### Exercise
Lines below containing the word "réponse" should be copied out.
BEGIN Information shown
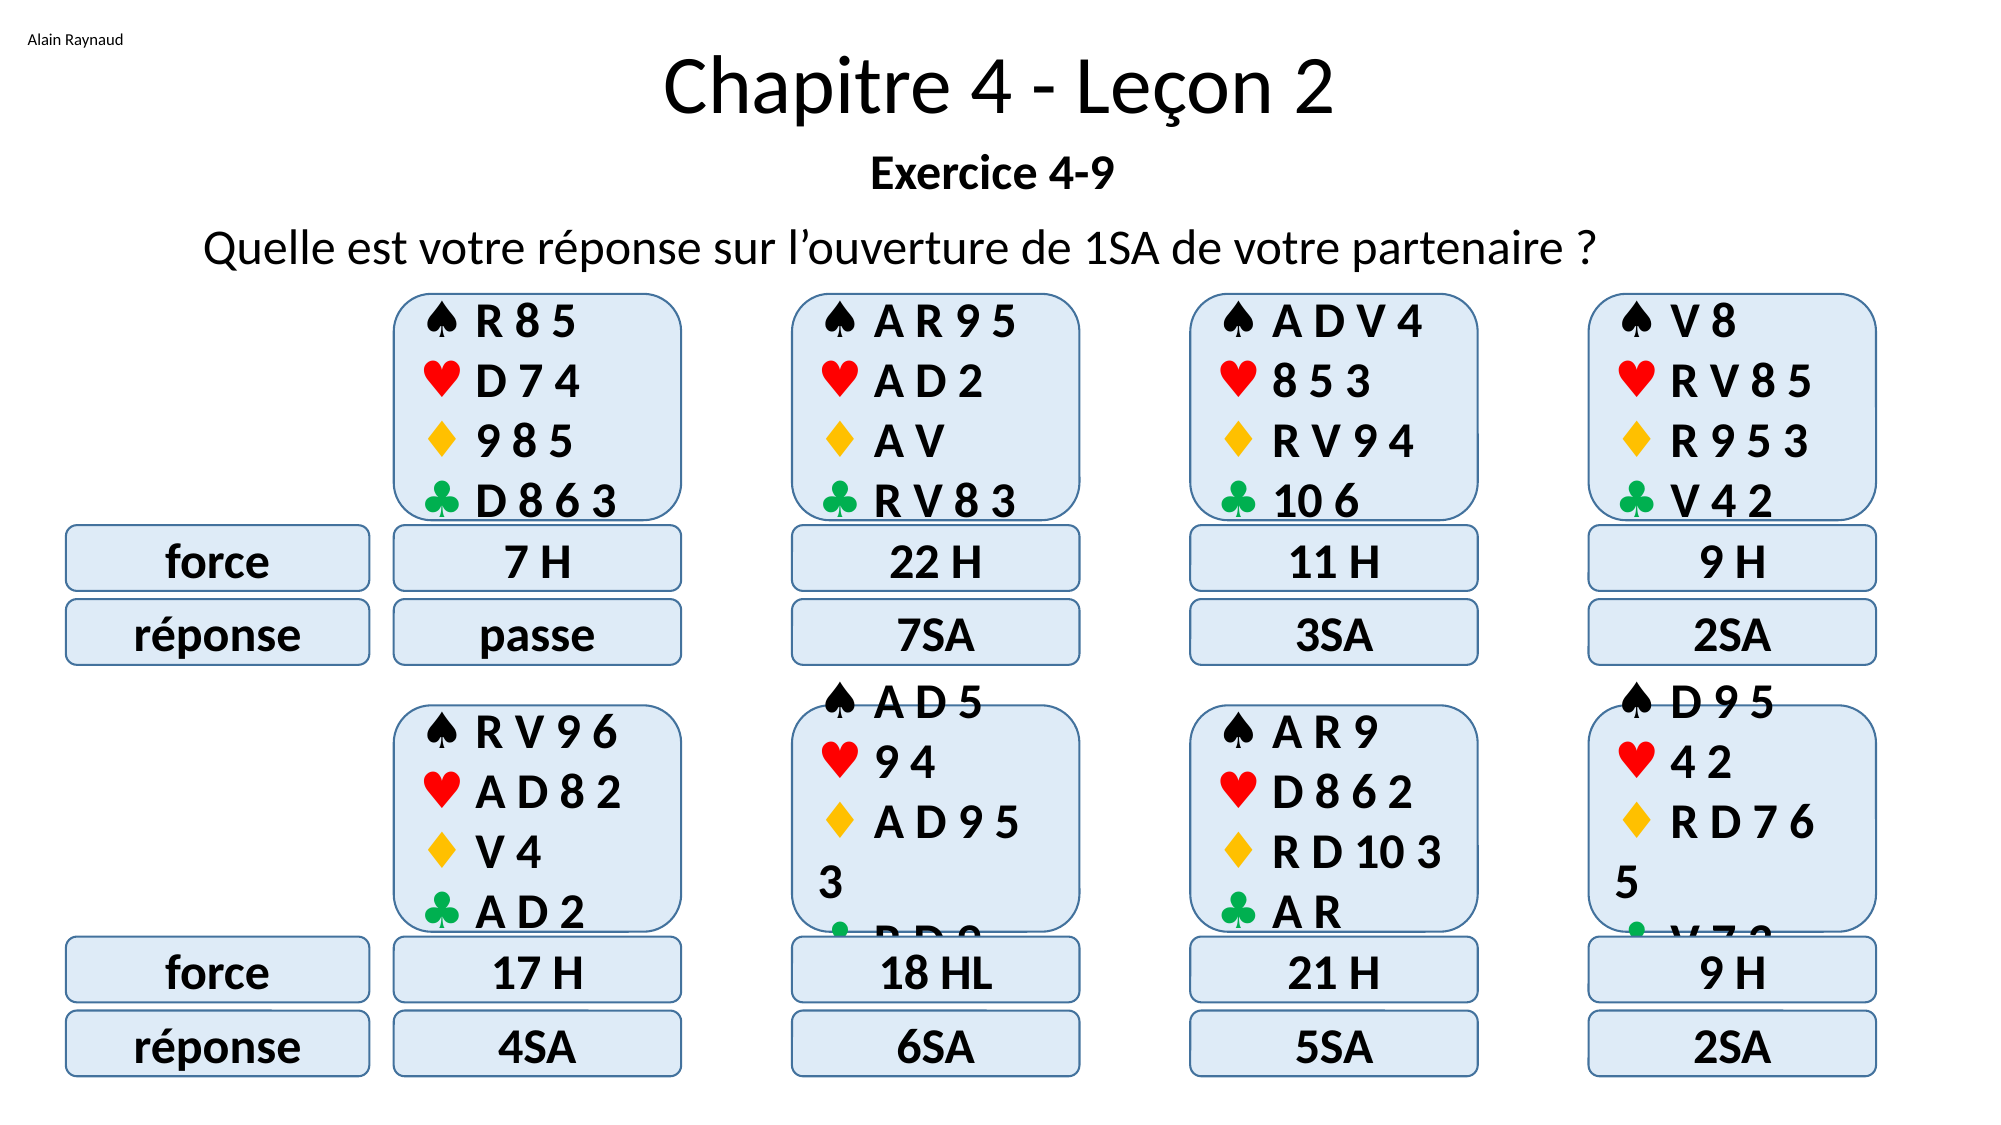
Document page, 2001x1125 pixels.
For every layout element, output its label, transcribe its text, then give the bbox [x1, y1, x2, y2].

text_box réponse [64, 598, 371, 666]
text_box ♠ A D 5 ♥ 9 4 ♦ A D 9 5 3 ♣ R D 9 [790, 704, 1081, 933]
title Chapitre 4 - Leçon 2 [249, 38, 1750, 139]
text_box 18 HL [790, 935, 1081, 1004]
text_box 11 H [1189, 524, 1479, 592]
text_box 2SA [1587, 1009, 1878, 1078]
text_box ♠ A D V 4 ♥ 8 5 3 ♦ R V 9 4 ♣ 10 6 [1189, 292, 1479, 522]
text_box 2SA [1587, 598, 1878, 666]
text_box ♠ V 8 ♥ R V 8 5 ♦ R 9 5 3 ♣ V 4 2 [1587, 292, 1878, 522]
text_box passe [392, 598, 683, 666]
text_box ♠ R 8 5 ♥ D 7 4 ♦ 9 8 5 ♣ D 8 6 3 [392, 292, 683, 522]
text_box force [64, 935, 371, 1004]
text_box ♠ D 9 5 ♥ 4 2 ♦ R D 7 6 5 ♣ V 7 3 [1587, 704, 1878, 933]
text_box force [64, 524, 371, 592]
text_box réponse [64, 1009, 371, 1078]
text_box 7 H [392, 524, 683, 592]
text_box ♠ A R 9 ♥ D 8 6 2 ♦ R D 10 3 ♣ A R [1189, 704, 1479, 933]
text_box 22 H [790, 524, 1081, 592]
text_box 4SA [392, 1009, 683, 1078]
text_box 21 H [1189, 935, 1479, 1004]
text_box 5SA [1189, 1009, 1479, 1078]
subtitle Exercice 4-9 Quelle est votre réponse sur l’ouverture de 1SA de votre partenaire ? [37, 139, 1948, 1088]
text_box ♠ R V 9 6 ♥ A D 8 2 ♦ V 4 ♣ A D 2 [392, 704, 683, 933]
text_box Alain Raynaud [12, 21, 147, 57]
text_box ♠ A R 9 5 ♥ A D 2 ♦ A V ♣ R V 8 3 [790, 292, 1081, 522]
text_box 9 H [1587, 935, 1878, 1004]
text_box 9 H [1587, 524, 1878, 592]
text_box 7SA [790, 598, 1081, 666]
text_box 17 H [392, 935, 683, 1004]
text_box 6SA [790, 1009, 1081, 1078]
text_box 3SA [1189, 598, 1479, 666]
END Information shown
### Your response
text_box réponse [64, 598, 371, 666]
text_box réponse [64, 1009, 371, 1078]
subtitle Exercice 4-9 Quelle est votre réponse sur l’ouverture de 1SA de votre partenaire ? [37, 139, 1948, 1088]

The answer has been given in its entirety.